Deloitte has made the decision to phase out employee resource groups over the next 18 months. As you read that sentence, you’re probably wondering: “What’s the big deal?”
It’s a move that doesn’t only affect its nearly 250,000 employees worldwide. It potentially affects hundreds of thousands of employees outside of Deloitte because of its reputation as a company that knows what it’s doing when it comes to diversity. Deloitte has been, according to the press release, “a recognized pioneer in female promotion and social inclusion initiatives” and a DiversityInc Top 10 Company for Global Diversity. So now that it’s done something that pulls the foundation out from under the building blocks of diversity, I wonder what to do about it.
First, let me explain what employee resource groups (ERGs) are, and then I’ll make the case for why I believe getting rid of them isn’t one of Deloitte’s better ideas.
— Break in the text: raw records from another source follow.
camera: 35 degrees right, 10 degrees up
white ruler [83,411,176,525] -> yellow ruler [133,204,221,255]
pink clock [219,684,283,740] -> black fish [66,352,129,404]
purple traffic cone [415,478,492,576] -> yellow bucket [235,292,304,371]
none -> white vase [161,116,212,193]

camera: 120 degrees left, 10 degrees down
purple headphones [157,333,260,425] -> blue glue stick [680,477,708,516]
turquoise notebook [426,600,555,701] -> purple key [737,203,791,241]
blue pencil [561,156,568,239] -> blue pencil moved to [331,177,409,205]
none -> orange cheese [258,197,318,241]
Many ERGs began as affinity groups. Their purpose was — and still is — to leverage the ideas and experiences of a company’s employees to tackle a problem, while providing a space for those employees to feel more engaged with and connected to the company. As these loose collections of employees became more structured, they transitioned from affinity groups to ERGs and in many cases, to BRGs (business resource groups).
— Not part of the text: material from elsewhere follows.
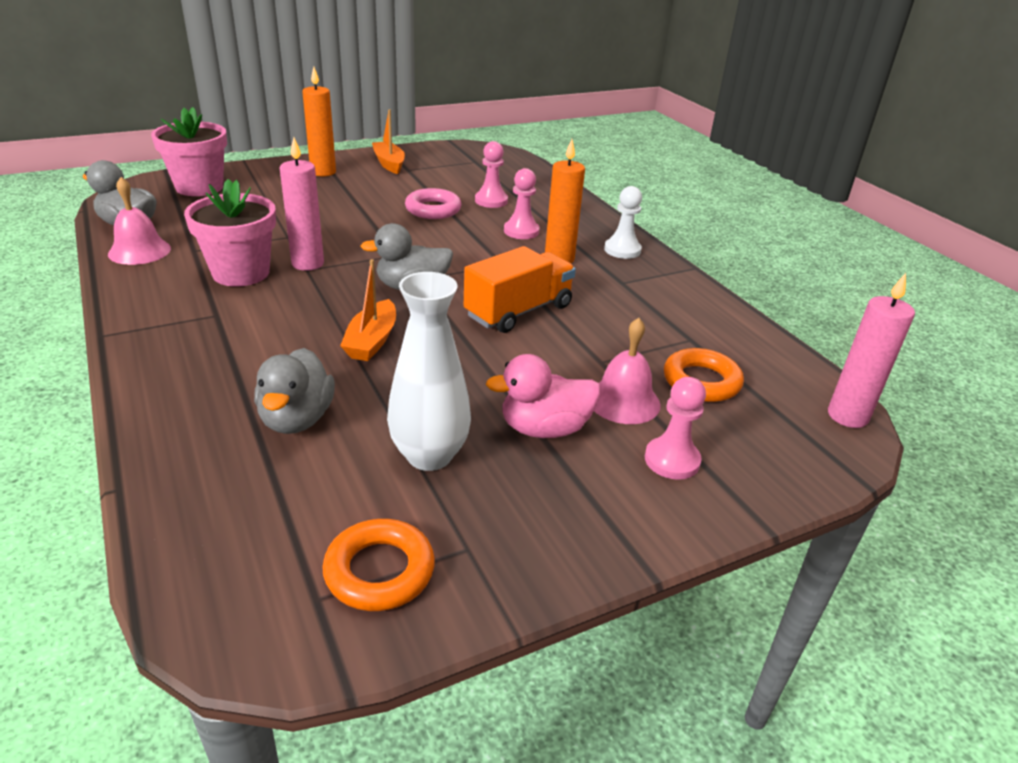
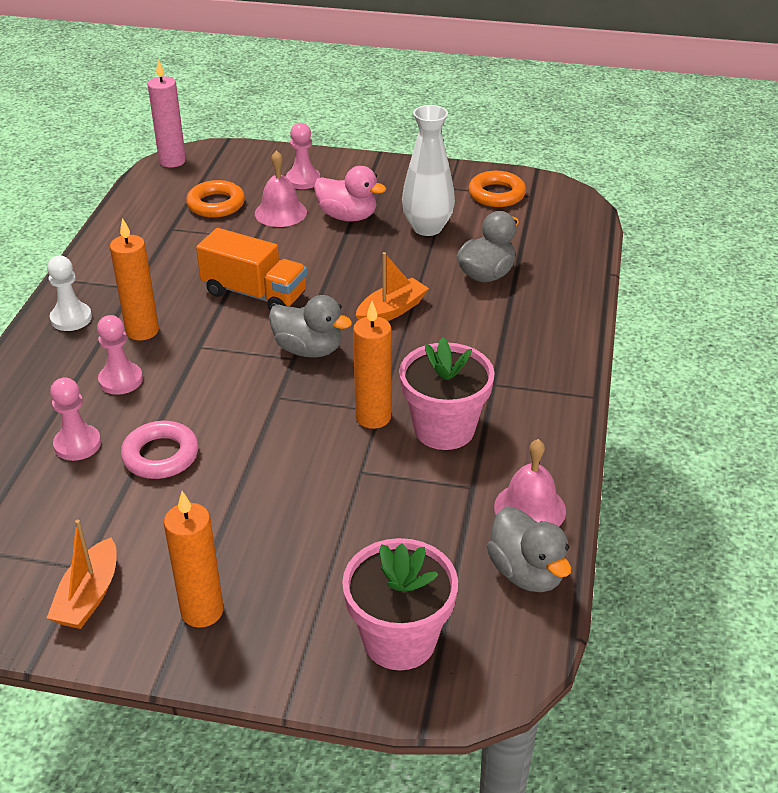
camera: 140 degrees left, 5 degrees up
pink candle [280,138,324,271] -> orange candle [353,301,392,429]
orange truck [464,246,576,333] -> orange truck turned 150 degrees counterclockwise [196,228,307,311]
ERGs have a long-standing history of increasing the bottom line of the company, increasing employee engagement, improving workplace diversity through recruitment and increasing brand awareness. Don’t believe me? Ask Mattel, Disney, Best Buy and many more.
In 2011, 90% of Fortune 500 companies reported having ERG groups and, according to DiversityInc, participation in ERGs has increased significantly between 2011 and 2017. Reviewing data from companies that participate in the DiversityInc Top 50, employee participation in ERGs has increased from 23.4% in 2011 to 35.5% in 2017. The data also shows that white employees are the majority of members in these resource groups.
Dell reported that members of its ERGs had the highest engagement of all its employees. So, when nearly 70% of employees in the U.S. and 87% of employees globally are disengaged in their workplaces, removing one of the things that keep them engaged is probably not a great move — unless it’s being replaced with something better.
And therein lies the question: Are inclusion councils the next step in the journey? Change is good, but change merely for the sake of change doesn’t work. In Deloitte’s case, it is changing because, according to Deepa Purushothaman, the firm’s managing principal of inclusion, “By having everyone in the room, you get more allies, advocates, and sponsors. A lot of our leaders are still older white men, and they need to be part of the conversation and advocate for women. But they’re not going to do that as much if they don’t hear the stories and understand what that means.”
This statement tells me a lot. It tells me they weren’t using employee resource groups in the way they were originally intended. It tells me they weren’t including men in conversations about women — and that tells me it’s a failure of execution.
Dismantling an ecosystem that hasn’t had the chance to completely fulfill its purpose is premature. I believe in including men in the conversation about women, white employees in the conversation about black, Latino and Asian employees, heterosexual employees in the conversation about gay, lesbian and transgender employees, and including all employees in the conversation about disabled, deaf and blind employees. The problem that arises when you try to have a conversation about everyone at the same time is that no one gets heard.
My hope is that Deloitte will restructure its ERGs rather than dismantling them so that employees don’t end up feeling as though they won’t be heard for a long time to come.